Weiß hier jemand wo die lustigen Schilder im Wald mit den Biker drauf hingehen??!!! 

Gesehen im Wtal und beim Rawaza Haus 

Muss auf jedenfall mehrere geben weil a Nummern drunter stehen oder gibts da ne Karte für???????????

Gruß da Tom


----------



## franzam (11. Juni 2011)

z.B.:

http://www.radtouren-oberfranken.de/fichtel/mountain-fichtel.html


----------



## MTB-News.de




----------



## Eschenbiker (11. Juni 2011)

dou waa i amol dabei! bin in zwoa wocha amol wieder inda Oberpfoiz...


----------



## htxtom (12. Juni 2011)

Danke!!!

wer noch a paar touren in der umgebung im ärmel hat kann mir ja a paar vorschläge schicken


----------



## MTBoberpfalz.de (12. November 2012)

Die Beschilderung im Waldnaabtal ist sinnlos. Wurde von der Stadt Windischeschenbach gemacht. SIe soll darauf hinweisen, dass dieser Weg nur für MTB's geeignet ist damit die alten Damen und Herren die Straße nehmen.

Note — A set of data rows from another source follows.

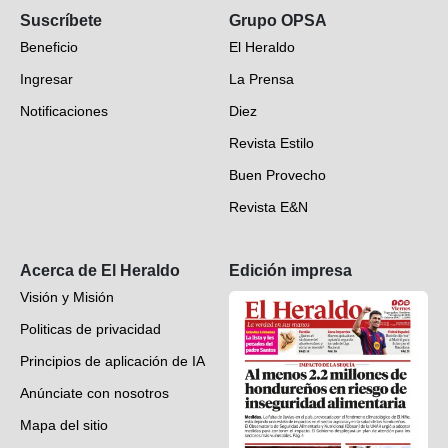
Suscríbete
Grupo OPSA
EH Verifica
Beneficio
El Heraldo
Fotogalerías
Ingresar
La Prensa
Deportes
Notificaciones
Diez
Videos
Revista Estilo
Hondureños en el mundo
Buen Provecho
Revista E&N
Suscripción
Acerca de El Heraldo
Edición impresa
Visión y Misión
Politicas de privacidad
Principios de aplicación de IA
Anúnciate con nosotros
Mapa del sitio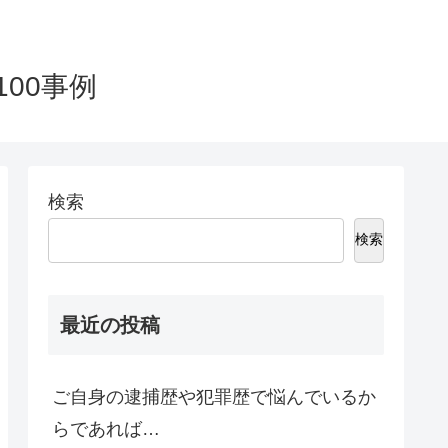
00事例
検索
検索
最近の投稿
ご自身の逮捕歴や犯罪歴で悩んでいるか
らであれば…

Schade fürs Geld, für den Urlauber irreführend und total überflüssig!


----------



## LB Jörg (21. November 2012)

Sind doch 2 verschidene Arten von Schilder. Einmal Radfahrer und einmal MTB`ler. Sehen nur auf den ersten Blick identisch aus...oder hat die Stadt WindischEschenbach nur die normalen gekauft

G.


----------